Esercizio 1:
Nel brano su Tolkien, spiega perché la riflessione critica riesce in una certa misura a far ri-accadere l'esperienza artistica. Usa da una a tre frasi.
Esercizio 2:
Secondo George Steiner, citato nel brano su Tolkien, da che cosa dovrebbe nascere la critica letteraria?
Esercizio 3:
Scrivi il seguito del brano su Tolkien, partendo dopo la sua ultima frase.
===== Brano da esaminare
J.R.R. Tolkien, Il Signore degli Anelli
Sono numerosi i joyciani “ritratti dell’artista” nell’opera di Tolkien: pittori, orafi, giardinieri, scrittori, fabbri, menestrelli. Che si tratti d’infondere una luce divina in gemme elfiche o potare un’aiuola, narrare guerre che hanno sconvolto un mondo intero o comporre allegri nonsense per un bel bagno caldo, li accomuna un lavoro paziente, una cura silenziosa che può consumarli e ossessionarli, oppure aprirli all’umiltà e alla generosità, consegnando alle generazioni successive un’eredità che queste possono a loro volta contendersi, deturpare o custodire, condividere e arricchire.
Lo studio del suo corpus narrativo, così vasto e variegato, dai richiami filologici ai registri stilistici, dalla dialettica complessa con le fonti d’ispirazione o la narrativa e poesia contemporanea, richiede le medesime doti, e queste in fondo potrebbero essere sintetizzate nell’endiadi con la quale lo stesso Tolkien contrapponeva al coraggio orgoglioso e accecato di Beorhtnoth l’eroismo “del servizio e dell’amore”. Anche per George Steiner «la critica letteraria dovrebbe scaturire da un debito di amore. In modi evidenti e tuttavia misteriosi una poesia o un dramma o un romanzo afferrano la nostra immaginazione. Nel momento in cui deponiamo un libro non siamo più quelli che eravamo prima di leggerlo… E, spinti da un qualche primario istinto di comunione, cerchiamo di comunicare agli altri la qualità e la forza della nostra esperienza. Vorremmo convincerli ad aprirsi a essa. È da questo sforzo che nascono le intuizioni più vere della critica». Quando ciò si verifica, la riflessione – in una certa misura – è capace di far ri-accadere l’esperienza artistica stessa, poiché ce la riconsegna come «un mondo nuovo, e il vecchio reso esplicito», come nel verso di T.S. Eliot: scorgiamo meglio quanto abbiamo già ammirato, e al tempo stesso il nostro apprezzamento si approfondisce in virtù d’uno sguardo nuovo, che si somma al nostro, quello di un altro lettore.
==========
===== Dati forniti
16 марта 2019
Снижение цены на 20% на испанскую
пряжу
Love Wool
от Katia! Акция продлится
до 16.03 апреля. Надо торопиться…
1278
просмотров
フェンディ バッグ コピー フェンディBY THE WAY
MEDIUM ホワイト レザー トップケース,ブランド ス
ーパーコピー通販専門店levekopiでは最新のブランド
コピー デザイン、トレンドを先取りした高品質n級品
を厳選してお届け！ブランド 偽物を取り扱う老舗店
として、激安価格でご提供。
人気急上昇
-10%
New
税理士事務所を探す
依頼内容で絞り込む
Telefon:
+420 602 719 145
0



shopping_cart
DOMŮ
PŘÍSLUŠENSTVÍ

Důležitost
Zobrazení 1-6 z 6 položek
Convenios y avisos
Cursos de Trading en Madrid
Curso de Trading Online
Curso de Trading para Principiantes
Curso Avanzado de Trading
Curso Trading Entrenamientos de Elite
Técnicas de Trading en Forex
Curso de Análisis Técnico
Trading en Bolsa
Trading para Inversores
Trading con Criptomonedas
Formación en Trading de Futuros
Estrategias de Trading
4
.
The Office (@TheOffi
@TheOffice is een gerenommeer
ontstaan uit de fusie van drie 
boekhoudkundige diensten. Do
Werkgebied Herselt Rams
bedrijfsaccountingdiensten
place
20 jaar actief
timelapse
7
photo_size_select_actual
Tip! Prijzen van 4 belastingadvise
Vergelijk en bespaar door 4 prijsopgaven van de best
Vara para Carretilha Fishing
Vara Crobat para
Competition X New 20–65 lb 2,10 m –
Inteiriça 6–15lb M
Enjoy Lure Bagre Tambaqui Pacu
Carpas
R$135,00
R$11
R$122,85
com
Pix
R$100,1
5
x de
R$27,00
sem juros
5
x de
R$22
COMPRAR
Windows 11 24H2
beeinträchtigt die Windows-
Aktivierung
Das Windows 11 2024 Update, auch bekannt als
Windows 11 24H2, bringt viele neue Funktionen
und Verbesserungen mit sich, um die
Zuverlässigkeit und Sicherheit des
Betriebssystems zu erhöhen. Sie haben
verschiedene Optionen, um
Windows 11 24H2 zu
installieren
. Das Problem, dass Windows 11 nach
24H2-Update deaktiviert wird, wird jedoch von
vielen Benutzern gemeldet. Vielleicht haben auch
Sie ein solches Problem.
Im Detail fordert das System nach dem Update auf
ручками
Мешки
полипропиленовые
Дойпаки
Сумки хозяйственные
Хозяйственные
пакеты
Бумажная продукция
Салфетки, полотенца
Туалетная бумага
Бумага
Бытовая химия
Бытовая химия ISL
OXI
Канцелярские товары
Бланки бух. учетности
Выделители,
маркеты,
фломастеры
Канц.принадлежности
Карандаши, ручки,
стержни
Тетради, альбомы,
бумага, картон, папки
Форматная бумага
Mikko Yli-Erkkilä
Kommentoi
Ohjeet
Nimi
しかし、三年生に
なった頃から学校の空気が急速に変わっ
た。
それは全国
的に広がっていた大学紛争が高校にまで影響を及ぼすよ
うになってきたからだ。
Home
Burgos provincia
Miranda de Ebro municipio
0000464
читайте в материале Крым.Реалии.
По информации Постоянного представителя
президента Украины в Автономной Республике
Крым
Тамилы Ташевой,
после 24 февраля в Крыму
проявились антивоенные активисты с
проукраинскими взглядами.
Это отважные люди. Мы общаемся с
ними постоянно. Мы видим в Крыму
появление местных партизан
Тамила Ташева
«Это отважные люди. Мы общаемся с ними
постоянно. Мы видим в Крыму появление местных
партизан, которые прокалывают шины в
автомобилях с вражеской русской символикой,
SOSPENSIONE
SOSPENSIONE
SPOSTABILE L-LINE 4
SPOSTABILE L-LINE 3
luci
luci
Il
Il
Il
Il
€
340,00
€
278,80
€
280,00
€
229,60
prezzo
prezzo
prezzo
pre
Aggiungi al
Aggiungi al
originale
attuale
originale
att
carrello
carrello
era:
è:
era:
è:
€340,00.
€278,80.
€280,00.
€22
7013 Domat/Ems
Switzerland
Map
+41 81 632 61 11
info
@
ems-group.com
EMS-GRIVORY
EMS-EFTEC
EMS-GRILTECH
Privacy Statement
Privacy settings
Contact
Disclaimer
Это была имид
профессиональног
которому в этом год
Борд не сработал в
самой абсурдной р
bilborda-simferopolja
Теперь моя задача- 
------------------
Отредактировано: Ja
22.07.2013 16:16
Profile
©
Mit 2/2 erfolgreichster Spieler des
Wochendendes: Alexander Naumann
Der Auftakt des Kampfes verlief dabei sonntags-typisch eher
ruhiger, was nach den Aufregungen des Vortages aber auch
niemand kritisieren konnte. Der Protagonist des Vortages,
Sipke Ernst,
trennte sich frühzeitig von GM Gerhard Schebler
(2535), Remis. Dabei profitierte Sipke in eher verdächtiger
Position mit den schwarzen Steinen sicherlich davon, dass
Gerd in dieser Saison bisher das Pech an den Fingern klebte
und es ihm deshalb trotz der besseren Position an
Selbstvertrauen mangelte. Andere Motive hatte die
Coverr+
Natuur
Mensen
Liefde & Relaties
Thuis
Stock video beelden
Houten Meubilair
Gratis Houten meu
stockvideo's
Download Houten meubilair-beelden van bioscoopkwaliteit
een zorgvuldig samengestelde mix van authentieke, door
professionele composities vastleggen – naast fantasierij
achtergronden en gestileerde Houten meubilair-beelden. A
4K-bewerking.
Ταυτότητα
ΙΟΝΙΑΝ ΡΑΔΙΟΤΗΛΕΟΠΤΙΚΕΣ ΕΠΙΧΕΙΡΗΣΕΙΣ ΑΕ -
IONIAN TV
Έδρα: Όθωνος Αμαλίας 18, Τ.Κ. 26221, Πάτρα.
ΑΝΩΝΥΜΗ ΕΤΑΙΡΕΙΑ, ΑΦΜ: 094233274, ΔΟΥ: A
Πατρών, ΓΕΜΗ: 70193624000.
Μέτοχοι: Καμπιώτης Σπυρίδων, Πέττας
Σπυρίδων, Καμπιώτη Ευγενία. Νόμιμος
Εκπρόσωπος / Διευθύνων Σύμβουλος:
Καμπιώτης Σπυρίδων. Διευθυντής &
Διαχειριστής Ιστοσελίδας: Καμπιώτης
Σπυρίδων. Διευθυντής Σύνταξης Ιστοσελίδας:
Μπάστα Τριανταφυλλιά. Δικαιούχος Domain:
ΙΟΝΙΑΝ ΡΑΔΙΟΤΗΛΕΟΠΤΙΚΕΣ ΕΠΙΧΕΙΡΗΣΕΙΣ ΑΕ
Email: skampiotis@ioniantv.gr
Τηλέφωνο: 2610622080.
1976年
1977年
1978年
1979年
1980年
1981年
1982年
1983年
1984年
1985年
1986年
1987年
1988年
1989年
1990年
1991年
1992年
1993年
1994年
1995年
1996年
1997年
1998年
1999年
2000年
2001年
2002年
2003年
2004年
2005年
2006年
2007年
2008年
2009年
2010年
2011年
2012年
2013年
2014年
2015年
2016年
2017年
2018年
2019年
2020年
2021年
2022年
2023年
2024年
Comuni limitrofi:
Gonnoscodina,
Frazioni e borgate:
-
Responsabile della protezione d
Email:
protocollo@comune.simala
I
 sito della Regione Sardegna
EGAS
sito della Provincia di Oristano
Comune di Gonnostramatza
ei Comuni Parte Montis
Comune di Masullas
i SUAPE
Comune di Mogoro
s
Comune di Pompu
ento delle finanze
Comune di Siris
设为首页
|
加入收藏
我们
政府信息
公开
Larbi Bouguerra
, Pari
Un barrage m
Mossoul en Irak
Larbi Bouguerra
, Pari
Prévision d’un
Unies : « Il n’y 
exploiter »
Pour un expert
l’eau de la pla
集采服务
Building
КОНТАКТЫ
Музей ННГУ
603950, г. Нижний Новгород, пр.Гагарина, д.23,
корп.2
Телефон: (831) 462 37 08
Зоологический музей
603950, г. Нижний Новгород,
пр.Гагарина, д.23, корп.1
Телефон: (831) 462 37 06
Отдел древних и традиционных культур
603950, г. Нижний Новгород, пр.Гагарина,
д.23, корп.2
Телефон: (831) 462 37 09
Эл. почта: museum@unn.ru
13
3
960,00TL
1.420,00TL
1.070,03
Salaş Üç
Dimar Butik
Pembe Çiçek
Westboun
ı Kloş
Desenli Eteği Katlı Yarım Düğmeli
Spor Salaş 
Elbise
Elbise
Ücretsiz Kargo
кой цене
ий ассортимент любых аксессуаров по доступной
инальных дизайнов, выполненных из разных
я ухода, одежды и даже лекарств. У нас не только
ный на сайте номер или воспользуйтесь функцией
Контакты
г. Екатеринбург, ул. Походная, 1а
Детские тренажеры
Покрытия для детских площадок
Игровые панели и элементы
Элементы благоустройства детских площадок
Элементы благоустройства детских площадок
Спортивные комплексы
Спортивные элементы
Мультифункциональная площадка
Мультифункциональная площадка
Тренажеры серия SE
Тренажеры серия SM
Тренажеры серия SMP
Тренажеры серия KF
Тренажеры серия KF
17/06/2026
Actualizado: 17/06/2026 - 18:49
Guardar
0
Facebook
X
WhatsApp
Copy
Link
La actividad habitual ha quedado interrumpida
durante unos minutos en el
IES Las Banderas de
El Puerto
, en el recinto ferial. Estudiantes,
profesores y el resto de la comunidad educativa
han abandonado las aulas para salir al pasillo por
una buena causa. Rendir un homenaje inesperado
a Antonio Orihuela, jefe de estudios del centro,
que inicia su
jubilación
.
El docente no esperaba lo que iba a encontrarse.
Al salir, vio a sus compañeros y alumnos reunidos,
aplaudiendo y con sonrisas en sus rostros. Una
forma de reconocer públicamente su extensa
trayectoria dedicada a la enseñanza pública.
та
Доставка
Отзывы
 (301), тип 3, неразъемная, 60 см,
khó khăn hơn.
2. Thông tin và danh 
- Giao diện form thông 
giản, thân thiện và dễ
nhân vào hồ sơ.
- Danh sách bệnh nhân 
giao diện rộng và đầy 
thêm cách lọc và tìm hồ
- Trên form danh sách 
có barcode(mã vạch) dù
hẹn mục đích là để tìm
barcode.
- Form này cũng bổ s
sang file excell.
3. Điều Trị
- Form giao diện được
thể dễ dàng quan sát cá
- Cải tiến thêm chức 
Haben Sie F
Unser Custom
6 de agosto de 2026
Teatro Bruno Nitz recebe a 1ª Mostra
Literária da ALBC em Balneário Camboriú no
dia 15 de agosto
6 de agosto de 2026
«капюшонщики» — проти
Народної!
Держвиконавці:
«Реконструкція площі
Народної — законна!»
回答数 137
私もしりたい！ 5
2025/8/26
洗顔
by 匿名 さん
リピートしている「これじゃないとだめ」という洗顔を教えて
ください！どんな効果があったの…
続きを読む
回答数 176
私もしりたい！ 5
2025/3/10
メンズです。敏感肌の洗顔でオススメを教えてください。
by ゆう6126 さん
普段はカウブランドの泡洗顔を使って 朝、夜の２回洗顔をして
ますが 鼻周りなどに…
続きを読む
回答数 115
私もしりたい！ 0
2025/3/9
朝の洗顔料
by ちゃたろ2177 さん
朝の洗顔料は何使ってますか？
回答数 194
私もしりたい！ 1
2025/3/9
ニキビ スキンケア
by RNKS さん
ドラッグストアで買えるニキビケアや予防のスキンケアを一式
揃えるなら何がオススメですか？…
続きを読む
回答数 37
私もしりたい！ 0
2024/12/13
==========
Risposta scritta 1:
Perché ci restituisce l'esperienza artistica come «un mondo nuovo, e il vecchio reso esplicito». Vediamo meglio quello che avevamo già ammirato. Intanto il nostro apprezzamento si fa più profondo grazie allo sguardo nuovo di un altro lettore, che si aggiunge al nostro.

Risposta scritta 2:
Da un debito di amore.

Risposta scritta 3:
Secondo la celebre immagine di Victor Hugo, ci sono uomini-oceano, dall’opera parimenti immensa, eppure tale vastità, ricchezza e profondità costituisce al tempo stesso, nelle parole di Riccardo Bruscagli, un «segreto evidente», che non si esaurisce in una vita di studio e al tempo stesso lampeggia, indefinibile ma certo, al nostro primo incontro con essa; e come ebbe modo di sottolineare C.S. Lewis da par suo, con quella che per me rimane forse la più bella e ricca definizione del lavoro critico, «per strano che possa sembrare, ritengo che il compito principale di un interprete sia di cominciare analisi per poi lasciarle incompiute. Queste non hanno lo scopo di sostituire l’apprendimento immaginativo del poema. Il loro unico impiego è destare nel lettore anzitutto la sua conoscenza consapevole della vita e dei libri, nella misura in cui essa è rilevante, per poi suscitare in lui quegli elementi meno consci che soli possono offrire una piena responsione al poema». Chiunque ami in questo modo l’opera tolkieniana, con questo gusto per l’auscultazione attenta e rispettosa, condizione necessaria e costante per ogni raffronto e giudizio fondato, non può che accogliere la presente raccolta di saggi di Wu Ming 4 con grande interesse e gratitudine.
Il presente volume prosegue e approfondisce quanto già affrontato nel precedente Difendere la Terra di Mezzo, in parte dedicato a tratteggiare lo stato dell’arte della critica tolkieniana più significativa e al contempo a sgombrare il campo dalla nebbia di approcci interpretativi che hanno brandito Tolkien dopo averlo steso su un letto di Procuste per appiattirlo, mutilarlo e ridurlo letteralmente a pre-testo, con raffronti infondati e fuorvianti e una fondamentale sordità alla complessità, talvolta spiazzante della sua voce autentica (e giustamente Wu Ming 4 ribadisce anche qui come certe valutazioni snobistiche persino recenti di certa critica progressista in realtà leggano ancora Tolkien con le stesse categorie e lenti distorte di quella che definisce destra “simbolista”).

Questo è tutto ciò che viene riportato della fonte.